-- Passage to read follows --

Formula calculates risk of getting lung cancer

? How long and how much you smoked, and how long it’s been since the last puff, make a difference in the risk of getting lung cancer.

Scientists have come up with a formula that certain smokers and ex-smokers can use to calculate that risk — one that could help people decide if they really want a controversial test for lung cancer.

The formula, published in this week’s Journal of the National Cancer Institute, shows a wide variation in risk. Consider a 51-year-old woman who smoked a pack a day since she was 14 until stopping nine years ago. The formula puts her chances of getting lung cancer in the next 10 years at less than 1 in 100.

Compare a 68-year-old man who smoked two packs a day since he was 18 and hasn’t yet quit. He has a 1 in 7 chance of lung cancer by his 78th birthday if he keeps puffing. If he quit today, the risk drops slightly, to 1 in 9.

The formula only works for certain people — those older than 50, who smoked at least half a pack a day for at least 25 years — because it’s based on a study that tracked cancer development in just those people.

-- Passage to read concluded --
-- Raw data follows --

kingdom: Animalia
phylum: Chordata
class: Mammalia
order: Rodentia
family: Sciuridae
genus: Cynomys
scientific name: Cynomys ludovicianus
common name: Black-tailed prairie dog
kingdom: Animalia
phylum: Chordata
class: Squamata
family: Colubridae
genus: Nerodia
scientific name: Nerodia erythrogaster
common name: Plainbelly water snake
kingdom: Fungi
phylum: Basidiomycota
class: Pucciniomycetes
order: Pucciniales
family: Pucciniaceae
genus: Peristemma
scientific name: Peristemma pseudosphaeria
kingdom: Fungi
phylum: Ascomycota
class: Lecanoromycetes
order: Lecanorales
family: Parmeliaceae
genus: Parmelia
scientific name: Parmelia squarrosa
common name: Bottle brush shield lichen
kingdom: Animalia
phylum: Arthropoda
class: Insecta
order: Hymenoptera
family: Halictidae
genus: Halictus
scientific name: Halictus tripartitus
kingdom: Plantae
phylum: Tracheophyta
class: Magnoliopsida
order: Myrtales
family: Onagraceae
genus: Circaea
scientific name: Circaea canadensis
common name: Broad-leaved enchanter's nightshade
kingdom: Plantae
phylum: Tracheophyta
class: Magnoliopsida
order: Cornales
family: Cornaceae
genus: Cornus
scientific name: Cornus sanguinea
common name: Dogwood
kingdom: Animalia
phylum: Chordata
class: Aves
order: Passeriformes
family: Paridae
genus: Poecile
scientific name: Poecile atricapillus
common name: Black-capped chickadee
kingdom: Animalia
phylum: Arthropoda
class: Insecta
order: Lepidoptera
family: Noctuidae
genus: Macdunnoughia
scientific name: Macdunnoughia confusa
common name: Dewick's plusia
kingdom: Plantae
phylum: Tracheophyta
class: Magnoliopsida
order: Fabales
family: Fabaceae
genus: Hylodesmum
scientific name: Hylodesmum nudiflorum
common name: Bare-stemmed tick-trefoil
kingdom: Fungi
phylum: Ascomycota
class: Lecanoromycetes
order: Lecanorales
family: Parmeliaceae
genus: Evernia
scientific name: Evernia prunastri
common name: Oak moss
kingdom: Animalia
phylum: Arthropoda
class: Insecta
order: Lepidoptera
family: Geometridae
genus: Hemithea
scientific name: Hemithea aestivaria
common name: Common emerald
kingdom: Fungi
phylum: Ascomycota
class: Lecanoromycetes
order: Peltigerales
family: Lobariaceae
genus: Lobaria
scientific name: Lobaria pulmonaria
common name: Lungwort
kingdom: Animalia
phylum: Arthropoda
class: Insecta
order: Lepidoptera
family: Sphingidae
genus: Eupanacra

-- Raw data concluded --

* Directions:
1. Decide whether each statement agrees with the lung cancer risk article, answering yes or no and quoting the words that settle it. (a) The formula was published in the Journal of the National Cancer Institute. (b) The 68-year-old man's risk would fall to 1 in 9 if he quit today. (c) The formula works for anyone who has smoked for at least ten years.
2. Recast the paragraph of the lung cancer risk article that begins "The formula, published" as a short list that keeps its main facts.
The data have no connection to the lung cancer risk article.

* Answers for this exercise:
1.
(a) Yes: "The formula, published in this week’s Journal of the National Cancer Institute"
(b) Yes: "If he quit today, the risk drops slightly, to 1 in 9."
(c) No: "those older than 50, who smoked at least half a pack a day for at least 25 years"

2.
- The formula appeared in this week's Journal of the National Cancer Institute.
- It shows that risk varies widely.
- Example: a 51-year-old woman smoked a pack a day from age 14 and quit nine years ago. Her chance of getting lung cancer in the next 10 years is less than 1 in 100.